As Nancy's eyes fluttered up and down, she foggily wondered why her head hurt so much. Opening her eyes so she could look through the slits, she saw that she was surrounded by white. Looking down, she saw and IV in her arm, but she couldn't feel much of anything but a tingling all over. There were fingers intermingled with hers. Turning her head, and regretting it when a sharp pain nearly blinded her, she made out Frank's features. He was resting his head on her shoulder, and he looked uncomfortable leaning over the bed in the chair he was in. His form was rising and falling steadily, letting her know that he was asleep. He must have been here all night, she thought to herself.

Turning back to the ceiling, very slowly this time, she tried to remember what had happened. Lifting her other hand, she felt her head was swathed in gauze.

Her movement woke up Frank. He jerked up so fast that she almost laughed when he turned to her with tousled brown hair and red eyes. He looked very much like a little boy at that moment and she grinned, he was so cute, and deep down, very selfishly, she was touched that he was so concerned.

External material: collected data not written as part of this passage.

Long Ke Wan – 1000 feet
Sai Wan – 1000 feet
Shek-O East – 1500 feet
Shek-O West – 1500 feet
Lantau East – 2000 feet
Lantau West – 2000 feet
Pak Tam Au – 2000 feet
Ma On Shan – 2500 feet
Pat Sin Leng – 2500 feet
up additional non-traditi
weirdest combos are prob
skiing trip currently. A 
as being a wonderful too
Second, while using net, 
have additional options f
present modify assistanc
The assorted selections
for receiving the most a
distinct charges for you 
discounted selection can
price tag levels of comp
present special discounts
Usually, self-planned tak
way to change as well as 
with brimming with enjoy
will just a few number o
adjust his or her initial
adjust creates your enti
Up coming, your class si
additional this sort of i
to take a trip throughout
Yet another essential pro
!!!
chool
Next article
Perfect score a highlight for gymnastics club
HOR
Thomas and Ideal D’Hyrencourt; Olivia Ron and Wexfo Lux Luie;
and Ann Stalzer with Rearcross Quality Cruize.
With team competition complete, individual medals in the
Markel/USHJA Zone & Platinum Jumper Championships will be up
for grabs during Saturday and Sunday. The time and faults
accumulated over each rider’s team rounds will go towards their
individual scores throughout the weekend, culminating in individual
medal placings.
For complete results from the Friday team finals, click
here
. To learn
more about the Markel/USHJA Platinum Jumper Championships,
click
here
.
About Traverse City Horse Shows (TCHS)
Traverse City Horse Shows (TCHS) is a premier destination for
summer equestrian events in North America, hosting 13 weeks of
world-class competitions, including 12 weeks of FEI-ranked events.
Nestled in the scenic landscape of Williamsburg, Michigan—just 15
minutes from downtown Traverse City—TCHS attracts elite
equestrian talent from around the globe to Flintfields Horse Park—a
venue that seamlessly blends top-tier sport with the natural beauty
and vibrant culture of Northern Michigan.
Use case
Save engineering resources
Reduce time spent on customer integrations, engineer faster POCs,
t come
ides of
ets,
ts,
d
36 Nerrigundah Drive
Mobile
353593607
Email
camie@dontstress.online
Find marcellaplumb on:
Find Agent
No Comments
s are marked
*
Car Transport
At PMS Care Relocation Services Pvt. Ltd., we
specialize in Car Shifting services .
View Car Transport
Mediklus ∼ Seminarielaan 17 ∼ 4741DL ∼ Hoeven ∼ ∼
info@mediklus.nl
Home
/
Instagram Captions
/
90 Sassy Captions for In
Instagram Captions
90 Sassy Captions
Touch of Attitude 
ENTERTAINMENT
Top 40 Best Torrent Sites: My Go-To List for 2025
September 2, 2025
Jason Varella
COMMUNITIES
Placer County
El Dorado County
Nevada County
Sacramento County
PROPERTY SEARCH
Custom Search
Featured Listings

Frank turned his head from side to side, searching out the disturbance of his slumber. He was on edge, and he would do anything to protect the woman sleeping in the bed, for reasons he'd rather not admit, even to himself. Turning his eyes toward her bruised face, he noticed she was no longer so asleep, and was grinning up at him. He felt a smile grow on his face, and brought himself closer to talk to her, not noticing he still clung to her hand.

"Well, hello sleeping beauty," he jibed. She laughed, but her face screwed up in pain and she gasped for air. "Hey take it easy," his glib expression turned quickly to a guilty concern as he fluffed up her pillows. "You have a really serious concussion. You've been out of it for the last three days."

Nancy's eyes got big, and he patted her hand. He knew how disconcerting it was when you had a head injury. Hell, they had all had far too much experience with these hospital visits.

"Frank, I know this is gonna sound crazy, but I have to tell you right now." Her breath came out in a rush and she struggled to sit up. He tried to push her back down, but she fought against him, and he gave in, finding it safer for both parties to just help prop her up. Once upright, she drew his eyes toward her.

"Frank," she bit her lip, knowing he'd be mad at her for what she was about to say. "I was on a case for the university when I got here." Letting that sink in, she looked down at her hands, one still comfortably resting in his, and continued. "Important documents are being stolen from the Dean, and the perpetrators are using them to blackmail the school. Some are about affirmative action, and drug cases that were suppressed, and they could be worth millions of dollars should the press get a hold of them. I was hired when I got here to hold some of the papers for safekeeping, and to also look for the criminals. They think it's an inside job." Nancy took a deep breath of air, and looked up at Frank with pleading eyes. "We have to find those documents. It could mean the Dean's life. He's a prior convict Frank. He's in Witness Protection."

Frank stared at Nancy's hands after her diatribe. He didn't know what to think. He was relieved that she was all right, but felt betrayed. She should have told him. Why would she keep it a secret? They could have helped each other. He carefully withdrew his hand and stood up straight, hands in his pockets, keeping his eyes on the floor. Nancy recognized the defensive stance.

"Frank, I couldn't tell you. I couldn't tell anyone. I was sworn to secrecy. There's a man's life on the line."

"Then why tell me now, huh Nancy?" He looked up with blazing, hurt eyes. "Look," he ran his hand through his hair, "I just wanted to make sure you were okay. I," he faltered. What did you say to someone that had just lied to you since she got back in town? "I gotta get to class. Prof's gonna kill me." With that he stalked out of the room. He pretended not to hear the apology that followed him out or the tears that choked the voice.